Firstly, you need to make sure that you have the Windows 10 SDK installed (at least version 10.0.19041.0). It would (unless you change the location) install at C:\Program Files (x86)\Windows Kits\10\ and that the following files exist:

C:\Program Files (x86)\Windows Kits\10\include\10.0.19041.0\um\icu.h
and at least one of the following to match your target:
C:\Program Files (x86)\Windows Kits\10\Lib\10.0.19041.0\um\arm\icu.lib
C:\Program Files (x86)\Windows Kits\10\Lib\10.0.19041.0\um\arm64\icu.lib
C:\Program Files (x86)\Windows Kits\10\Lib\10.0.19041.0\um\x64\icu.lib
C:\Program Files (x86)\Windows Kits\10\Lib\10.0.19041.0\um\x86\icu.lib

The actual dll is located in the Windows Toilet:

C:\Windows\System32\icu.dll
C:\Windows\SysWOW64\icu.dll

Now you need to modify the source code (what are you compiling) and how you compile.

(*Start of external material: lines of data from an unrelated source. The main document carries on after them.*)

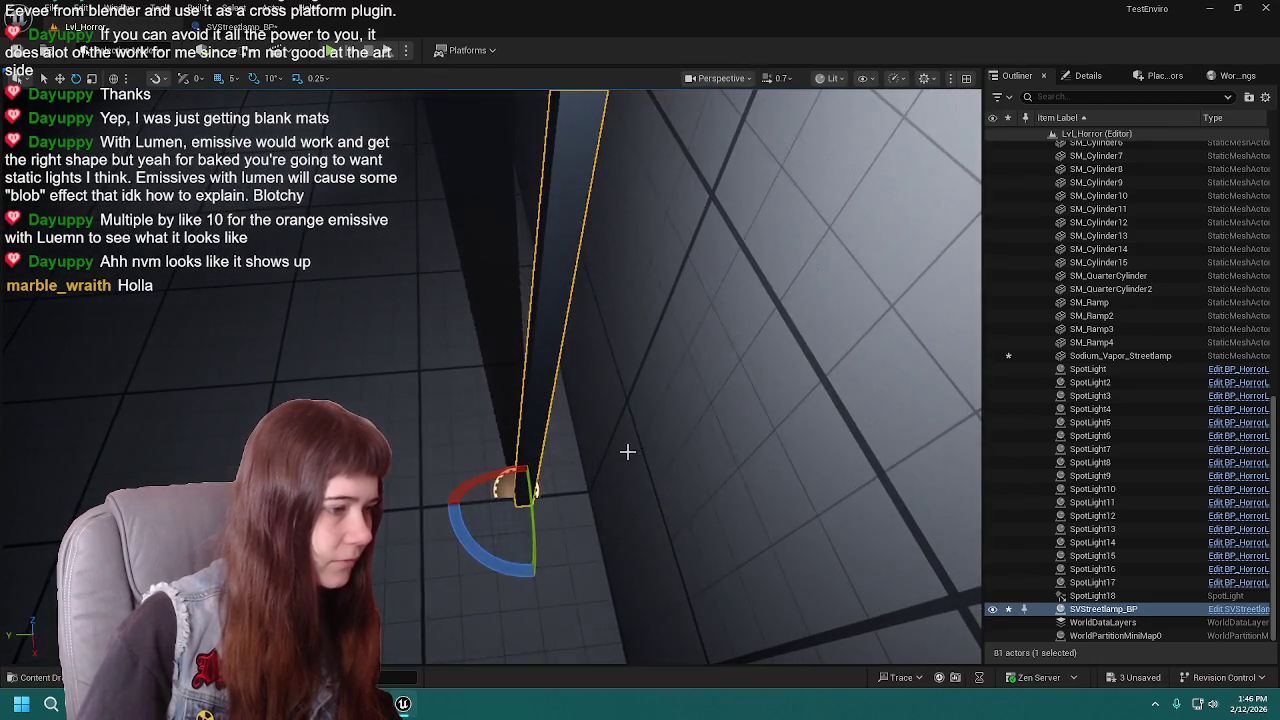
{"action": "mouse_move", "coordinate": [559, 490]}
{"action": "right_mouse_down"}
{"action": "mouse_move", "coordinate": [490, 497]}
{"action": "mouse_move", "coordinate": [691, 333]}
{"action": "right_mouse_up"}
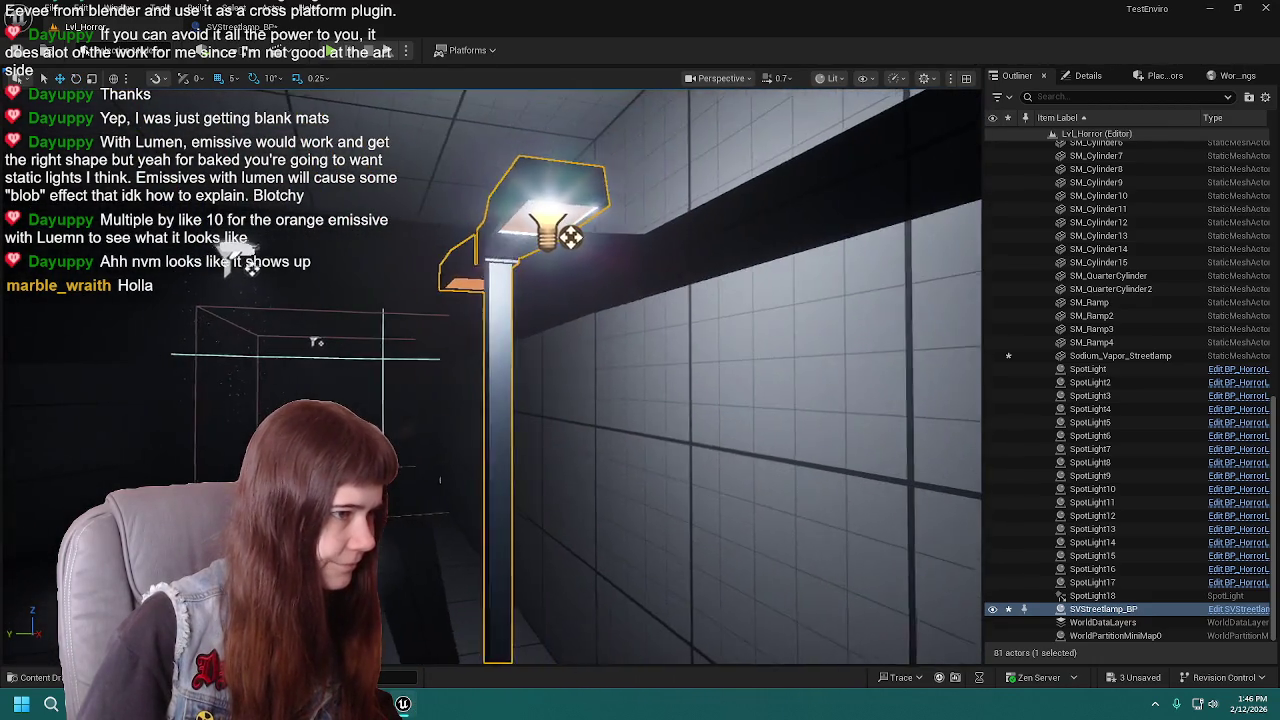
{"action": "mouse_move", "coordinate": [691, 333]}
{"action": "right_mouse_down"}
{"action": "mouse_move", "coordinate": [240, 262]}
{"action": "mouse_move", "coordinate": [500, 698]}
{"action": "right_mouse_up"}
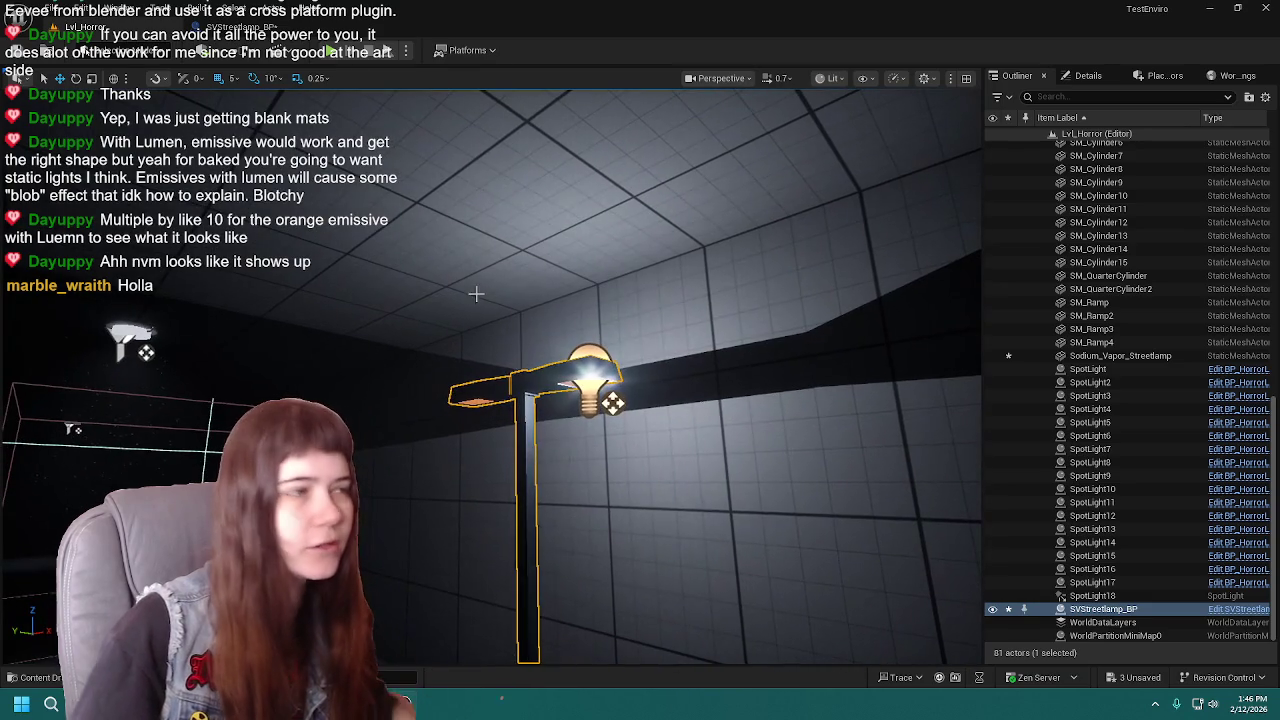
{"action": "key", "text": "ctrl+e"}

As an aside, the following replacement for the three places where the icu headers are loaded (icu.c fts2_icu.c fts3_icu.c, or where those files are inserted into the amalgamation) appear to work:

/* Include ICU headers */
#if defined(_WIN32) && defined(NTDDI_VERSION) && defined(NTDDI_WIN10_RS3) && (NTDDI_VERSION >= NTDDI_WIN10_RS3)
#include <icu.h>
#else
#include <unicode/utypes.h>
#include <unicode/uregex.h>
#include <unicode/ustring.h>
#include <unicode/ucol.h>
#endif

As a starting point I would suggest just copying and modifying the single-file ext/icu/icu.c, which you can build as a loadable extension, to make sure it works.

So, get the icu.c and fix the icu.h import as above.
Rename the file to icuwin.c and fix the init name at the end (sqlite3_icu_init -> sqlite3_icuwin_init).

You cannot have a loadable extension called icu.dll that loads a different icu.dll without specialized coding. Changing the name is easy (and only required for a loadable extension build in this case).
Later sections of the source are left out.